Segment Start: GIVEN ENTRIES
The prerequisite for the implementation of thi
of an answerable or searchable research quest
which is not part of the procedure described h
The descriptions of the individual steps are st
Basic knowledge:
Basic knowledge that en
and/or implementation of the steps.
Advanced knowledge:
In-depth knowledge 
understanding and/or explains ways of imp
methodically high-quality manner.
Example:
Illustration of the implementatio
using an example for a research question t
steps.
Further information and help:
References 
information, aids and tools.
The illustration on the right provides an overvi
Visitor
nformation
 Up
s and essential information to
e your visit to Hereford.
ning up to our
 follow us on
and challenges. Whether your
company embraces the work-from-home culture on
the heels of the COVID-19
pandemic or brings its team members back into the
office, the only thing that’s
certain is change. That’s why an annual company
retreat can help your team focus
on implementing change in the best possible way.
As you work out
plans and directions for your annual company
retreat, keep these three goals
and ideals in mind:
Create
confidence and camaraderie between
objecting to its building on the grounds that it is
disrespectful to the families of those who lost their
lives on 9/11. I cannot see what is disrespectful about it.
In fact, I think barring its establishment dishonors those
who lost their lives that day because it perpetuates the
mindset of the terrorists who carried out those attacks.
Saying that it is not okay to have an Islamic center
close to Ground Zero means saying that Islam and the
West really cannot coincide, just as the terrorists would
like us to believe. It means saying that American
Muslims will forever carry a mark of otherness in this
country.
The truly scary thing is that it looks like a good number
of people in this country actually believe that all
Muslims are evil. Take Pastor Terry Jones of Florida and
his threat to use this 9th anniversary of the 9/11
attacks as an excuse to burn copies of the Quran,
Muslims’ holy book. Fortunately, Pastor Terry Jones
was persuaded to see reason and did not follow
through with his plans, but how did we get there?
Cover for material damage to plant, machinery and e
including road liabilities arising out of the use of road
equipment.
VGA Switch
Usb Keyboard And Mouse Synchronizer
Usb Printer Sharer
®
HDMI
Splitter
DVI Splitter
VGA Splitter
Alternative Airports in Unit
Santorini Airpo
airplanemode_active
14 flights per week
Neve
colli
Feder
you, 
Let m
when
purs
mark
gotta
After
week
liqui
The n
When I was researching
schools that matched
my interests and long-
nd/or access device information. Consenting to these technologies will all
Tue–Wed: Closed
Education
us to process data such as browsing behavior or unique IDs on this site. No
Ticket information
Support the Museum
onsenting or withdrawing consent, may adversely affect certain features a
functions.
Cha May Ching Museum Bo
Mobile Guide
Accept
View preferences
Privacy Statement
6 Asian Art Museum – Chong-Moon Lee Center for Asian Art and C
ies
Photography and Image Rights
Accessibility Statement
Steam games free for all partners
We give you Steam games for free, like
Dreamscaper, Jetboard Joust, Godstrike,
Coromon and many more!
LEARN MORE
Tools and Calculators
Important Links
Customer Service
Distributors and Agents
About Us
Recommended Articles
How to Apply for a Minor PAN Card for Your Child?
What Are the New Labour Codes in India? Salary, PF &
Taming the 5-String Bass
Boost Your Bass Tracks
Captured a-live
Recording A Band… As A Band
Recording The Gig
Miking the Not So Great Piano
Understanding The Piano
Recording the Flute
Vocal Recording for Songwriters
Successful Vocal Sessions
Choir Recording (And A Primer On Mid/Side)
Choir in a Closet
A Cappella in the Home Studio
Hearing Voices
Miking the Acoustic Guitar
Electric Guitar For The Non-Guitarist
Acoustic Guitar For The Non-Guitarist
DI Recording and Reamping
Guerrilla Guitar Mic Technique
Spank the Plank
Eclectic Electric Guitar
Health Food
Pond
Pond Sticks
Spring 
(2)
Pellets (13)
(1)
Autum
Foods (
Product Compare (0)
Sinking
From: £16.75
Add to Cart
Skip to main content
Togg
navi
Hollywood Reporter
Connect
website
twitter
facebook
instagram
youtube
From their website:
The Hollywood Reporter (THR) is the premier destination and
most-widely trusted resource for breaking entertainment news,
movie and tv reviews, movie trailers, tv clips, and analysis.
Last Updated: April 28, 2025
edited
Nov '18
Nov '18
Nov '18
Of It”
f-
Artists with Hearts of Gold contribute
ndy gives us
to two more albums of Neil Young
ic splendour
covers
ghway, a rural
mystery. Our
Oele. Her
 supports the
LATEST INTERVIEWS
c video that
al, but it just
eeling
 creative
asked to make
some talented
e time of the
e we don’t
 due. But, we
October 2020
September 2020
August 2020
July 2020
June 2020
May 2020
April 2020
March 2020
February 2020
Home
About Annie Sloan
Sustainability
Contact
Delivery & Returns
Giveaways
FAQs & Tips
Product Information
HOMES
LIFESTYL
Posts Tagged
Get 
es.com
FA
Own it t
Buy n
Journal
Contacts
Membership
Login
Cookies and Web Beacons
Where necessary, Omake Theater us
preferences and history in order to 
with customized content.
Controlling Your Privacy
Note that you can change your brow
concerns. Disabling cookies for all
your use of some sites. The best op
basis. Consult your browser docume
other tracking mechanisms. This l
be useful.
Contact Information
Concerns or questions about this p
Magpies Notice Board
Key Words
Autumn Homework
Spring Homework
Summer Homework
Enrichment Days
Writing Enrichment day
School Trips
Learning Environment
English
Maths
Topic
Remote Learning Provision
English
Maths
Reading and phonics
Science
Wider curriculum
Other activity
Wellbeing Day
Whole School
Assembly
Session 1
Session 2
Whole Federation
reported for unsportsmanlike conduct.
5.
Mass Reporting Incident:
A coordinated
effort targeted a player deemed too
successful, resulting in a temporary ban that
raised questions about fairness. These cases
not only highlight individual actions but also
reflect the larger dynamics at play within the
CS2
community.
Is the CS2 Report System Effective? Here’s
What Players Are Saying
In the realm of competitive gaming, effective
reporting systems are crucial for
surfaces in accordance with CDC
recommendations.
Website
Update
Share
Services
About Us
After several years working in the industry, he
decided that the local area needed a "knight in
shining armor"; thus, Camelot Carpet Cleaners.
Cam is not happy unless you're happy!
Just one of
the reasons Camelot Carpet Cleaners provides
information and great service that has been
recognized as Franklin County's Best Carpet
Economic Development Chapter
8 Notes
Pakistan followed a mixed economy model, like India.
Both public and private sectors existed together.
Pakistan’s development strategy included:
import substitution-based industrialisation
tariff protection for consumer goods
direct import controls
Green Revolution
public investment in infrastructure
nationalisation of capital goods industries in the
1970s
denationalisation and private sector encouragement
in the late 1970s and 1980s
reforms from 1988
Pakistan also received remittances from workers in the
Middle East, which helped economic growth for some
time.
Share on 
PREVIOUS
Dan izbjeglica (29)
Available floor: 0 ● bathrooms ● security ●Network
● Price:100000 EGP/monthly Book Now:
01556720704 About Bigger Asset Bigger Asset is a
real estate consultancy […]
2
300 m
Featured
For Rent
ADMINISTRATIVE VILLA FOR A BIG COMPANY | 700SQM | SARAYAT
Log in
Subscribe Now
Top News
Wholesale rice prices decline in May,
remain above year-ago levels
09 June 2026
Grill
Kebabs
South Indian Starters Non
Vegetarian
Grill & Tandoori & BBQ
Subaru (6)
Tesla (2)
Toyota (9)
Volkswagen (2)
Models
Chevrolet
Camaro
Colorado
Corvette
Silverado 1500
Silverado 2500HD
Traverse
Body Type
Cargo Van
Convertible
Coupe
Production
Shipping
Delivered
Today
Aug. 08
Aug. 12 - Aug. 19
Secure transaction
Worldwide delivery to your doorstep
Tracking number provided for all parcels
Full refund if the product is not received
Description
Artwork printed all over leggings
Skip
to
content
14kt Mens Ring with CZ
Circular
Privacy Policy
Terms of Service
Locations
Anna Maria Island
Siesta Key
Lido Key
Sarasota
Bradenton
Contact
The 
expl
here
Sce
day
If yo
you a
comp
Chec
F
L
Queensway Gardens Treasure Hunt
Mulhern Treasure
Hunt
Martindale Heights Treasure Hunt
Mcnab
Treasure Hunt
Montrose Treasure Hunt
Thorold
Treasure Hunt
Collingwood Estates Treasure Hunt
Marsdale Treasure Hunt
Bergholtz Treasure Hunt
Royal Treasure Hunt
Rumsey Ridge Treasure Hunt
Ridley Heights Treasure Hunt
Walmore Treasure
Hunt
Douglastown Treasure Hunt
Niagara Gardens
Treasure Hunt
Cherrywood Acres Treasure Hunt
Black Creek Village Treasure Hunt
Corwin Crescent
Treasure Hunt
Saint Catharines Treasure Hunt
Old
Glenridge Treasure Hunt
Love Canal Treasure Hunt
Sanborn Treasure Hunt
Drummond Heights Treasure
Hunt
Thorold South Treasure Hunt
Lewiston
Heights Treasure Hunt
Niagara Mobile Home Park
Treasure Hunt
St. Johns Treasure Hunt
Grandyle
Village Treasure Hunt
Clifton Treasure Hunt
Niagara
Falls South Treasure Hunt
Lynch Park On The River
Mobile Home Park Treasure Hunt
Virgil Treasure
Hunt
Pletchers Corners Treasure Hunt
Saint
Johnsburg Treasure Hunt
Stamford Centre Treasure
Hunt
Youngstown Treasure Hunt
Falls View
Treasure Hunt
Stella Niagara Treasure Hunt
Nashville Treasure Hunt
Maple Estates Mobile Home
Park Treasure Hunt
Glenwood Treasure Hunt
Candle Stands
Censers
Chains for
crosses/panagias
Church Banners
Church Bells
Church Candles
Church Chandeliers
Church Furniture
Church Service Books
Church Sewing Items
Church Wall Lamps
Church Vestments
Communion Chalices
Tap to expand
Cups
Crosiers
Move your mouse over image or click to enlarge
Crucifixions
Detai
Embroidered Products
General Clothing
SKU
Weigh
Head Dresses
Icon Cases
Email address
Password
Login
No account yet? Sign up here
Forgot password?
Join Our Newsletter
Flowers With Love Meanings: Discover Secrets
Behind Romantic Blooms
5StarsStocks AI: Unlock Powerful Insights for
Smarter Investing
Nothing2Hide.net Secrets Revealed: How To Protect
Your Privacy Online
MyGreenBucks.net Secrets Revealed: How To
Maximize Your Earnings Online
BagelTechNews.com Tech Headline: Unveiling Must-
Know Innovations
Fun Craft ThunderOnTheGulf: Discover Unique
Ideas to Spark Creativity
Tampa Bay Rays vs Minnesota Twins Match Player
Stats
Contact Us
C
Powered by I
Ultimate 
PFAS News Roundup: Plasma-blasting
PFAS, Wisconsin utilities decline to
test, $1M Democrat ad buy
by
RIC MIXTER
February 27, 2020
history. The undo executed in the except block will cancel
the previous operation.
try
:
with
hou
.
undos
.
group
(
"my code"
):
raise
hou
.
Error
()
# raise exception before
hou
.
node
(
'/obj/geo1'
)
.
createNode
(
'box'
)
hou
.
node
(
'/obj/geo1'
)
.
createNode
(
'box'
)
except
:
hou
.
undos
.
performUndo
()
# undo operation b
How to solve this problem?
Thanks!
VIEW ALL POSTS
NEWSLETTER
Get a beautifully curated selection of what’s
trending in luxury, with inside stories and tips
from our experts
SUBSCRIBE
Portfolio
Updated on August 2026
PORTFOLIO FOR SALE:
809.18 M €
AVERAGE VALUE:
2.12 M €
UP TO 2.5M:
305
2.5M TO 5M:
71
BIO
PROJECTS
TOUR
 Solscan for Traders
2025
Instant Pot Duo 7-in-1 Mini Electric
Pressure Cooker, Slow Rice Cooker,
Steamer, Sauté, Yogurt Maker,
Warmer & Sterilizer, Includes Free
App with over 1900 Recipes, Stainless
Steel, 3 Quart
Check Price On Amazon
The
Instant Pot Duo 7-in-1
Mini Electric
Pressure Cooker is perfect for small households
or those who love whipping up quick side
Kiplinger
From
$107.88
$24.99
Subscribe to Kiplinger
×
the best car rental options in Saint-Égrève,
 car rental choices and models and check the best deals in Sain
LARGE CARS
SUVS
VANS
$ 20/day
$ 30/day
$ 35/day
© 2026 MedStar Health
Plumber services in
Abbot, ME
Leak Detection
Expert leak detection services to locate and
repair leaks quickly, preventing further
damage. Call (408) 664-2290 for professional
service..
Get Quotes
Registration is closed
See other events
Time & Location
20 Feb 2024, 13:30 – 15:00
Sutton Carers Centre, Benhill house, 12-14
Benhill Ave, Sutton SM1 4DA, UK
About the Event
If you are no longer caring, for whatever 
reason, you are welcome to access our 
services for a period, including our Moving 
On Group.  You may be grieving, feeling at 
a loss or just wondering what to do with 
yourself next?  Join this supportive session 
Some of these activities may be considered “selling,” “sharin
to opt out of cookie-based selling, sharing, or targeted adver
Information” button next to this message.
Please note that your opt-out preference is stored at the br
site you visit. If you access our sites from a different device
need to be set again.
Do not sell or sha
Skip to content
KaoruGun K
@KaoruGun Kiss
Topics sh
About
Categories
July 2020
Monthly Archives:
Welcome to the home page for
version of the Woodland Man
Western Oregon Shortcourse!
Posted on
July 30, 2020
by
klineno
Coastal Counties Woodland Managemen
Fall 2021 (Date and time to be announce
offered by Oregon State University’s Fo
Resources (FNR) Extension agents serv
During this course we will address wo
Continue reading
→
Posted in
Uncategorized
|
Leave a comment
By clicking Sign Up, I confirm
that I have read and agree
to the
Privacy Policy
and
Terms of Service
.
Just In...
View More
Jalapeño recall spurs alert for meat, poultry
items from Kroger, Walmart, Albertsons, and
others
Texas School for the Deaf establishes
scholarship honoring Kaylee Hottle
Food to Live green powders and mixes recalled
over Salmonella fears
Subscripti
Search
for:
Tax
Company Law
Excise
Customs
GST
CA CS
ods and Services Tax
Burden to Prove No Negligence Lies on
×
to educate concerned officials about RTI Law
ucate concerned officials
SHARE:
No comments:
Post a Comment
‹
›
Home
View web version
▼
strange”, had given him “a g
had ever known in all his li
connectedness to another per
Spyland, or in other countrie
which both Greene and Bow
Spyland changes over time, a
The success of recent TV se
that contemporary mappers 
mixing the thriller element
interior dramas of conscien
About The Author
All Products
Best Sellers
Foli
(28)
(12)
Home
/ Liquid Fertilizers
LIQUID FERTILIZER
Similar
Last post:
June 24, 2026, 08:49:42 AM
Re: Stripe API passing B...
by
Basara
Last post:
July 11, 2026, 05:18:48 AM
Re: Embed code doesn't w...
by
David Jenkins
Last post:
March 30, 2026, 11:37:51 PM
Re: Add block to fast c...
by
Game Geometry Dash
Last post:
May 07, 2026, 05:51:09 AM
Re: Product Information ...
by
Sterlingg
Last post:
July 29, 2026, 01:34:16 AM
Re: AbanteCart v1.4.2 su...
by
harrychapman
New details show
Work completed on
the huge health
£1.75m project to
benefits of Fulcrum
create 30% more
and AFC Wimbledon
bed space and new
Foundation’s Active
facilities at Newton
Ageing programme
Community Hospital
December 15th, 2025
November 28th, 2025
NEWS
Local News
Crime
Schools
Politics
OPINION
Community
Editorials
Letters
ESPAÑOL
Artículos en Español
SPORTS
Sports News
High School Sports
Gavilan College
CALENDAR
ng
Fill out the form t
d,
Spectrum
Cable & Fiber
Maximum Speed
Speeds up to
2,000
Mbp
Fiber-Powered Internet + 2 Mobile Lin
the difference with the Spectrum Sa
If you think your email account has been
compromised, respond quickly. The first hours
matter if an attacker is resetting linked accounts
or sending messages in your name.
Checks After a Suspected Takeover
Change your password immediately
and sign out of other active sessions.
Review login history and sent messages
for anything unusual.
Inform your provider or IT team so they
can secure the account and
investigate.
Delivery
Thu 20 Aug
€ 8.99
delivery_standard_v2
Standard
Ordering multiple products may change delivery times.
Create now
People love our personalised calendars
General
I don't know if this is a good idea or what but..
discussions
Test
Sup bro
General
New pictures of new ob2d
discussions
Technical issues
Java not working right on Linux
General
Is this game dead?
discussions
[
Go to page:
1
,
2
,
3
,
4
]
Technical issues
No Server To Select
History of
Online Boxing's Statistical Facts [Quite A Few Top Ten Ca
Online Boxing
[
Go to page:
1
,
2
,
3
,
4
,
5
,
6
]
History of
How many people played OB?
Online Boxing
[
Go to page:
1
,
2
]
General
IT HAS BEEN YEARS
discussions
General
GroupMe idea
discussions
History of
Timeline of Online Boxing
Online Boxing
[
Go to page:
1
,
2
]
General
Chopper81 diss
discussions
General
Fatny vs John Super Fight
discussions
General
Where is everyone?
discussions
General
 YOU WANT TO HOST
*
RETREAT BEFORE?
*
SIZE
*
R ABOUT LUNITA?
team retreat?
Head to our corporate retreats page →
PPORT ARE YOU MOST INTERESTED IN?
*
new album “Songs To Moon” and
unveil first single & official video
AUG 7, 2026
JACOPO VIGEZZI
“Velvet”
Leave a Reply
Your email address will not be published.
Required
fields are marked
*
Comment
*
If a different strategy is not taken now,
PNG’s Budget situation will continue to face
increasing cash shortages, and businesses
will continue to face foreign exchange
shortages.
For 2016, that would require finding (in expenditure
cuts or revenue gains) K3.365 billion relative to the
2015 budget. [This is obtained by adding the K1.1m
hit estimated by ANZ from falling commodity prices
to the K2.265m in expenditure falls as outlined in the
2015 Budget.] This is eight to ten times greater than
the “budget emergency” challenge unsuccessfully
Segment End: GIVEN ENTRIES
### TASK DETAILS
Please copy the data from the first line up to and including the line with "West really cannot", replacing "retreat" with "getaway" and leaving everything else unchanged.

### ANSWER FOR THIS EXERCISE
The prerequisite for the implementation of thi
of an answerable or searchable research quest
which is not part of the procedure described h
The descriptions of the individual steps are st
Basic knowledge:
Basic knowledge that en
and/or implementation of the steps.
Advanced knowledge:
In-depth knowledge 
understanding and/or explains ways of imp
methodically high-quality manner.
Example:
Illustration of the implementatio
using an example for a research question t
steps.
Further information and help:
References 
information, aids and tools.
The illustration on the right provides an overvi
Visitor
nformation
 Up
s and essential information to
e your visit to Hereford.
ning up to our
 follow us on
and challenges. Whether your
company embraces the work-from-home culture on
the heels of the COVID-19
pandemic or brings its team members back into the
office, the only thing that’s
certain is change. That’s why an annual company
getaway can help your team focus
on implementing change in the best possible way.
As you work out
plans and directions for your annual company
getaway, keep these three goals
and ideals in mind:
Create
confidence and camaraderie between
objecting to its building on the grounds that it is
disrespectful to the families of those who lost their
lives on 9/11. I cannot see what is disrespectful about it.
In fact, I think barring its establishment dishonors those
who lost their lives that day because it perpetuates the
mindset of the terrorists who carried out those attacks.
Saying that it is not okay to have an Islamic center
close to Ground Zero means saying that Islam and the
West really cannot coincide, just as the terrorists would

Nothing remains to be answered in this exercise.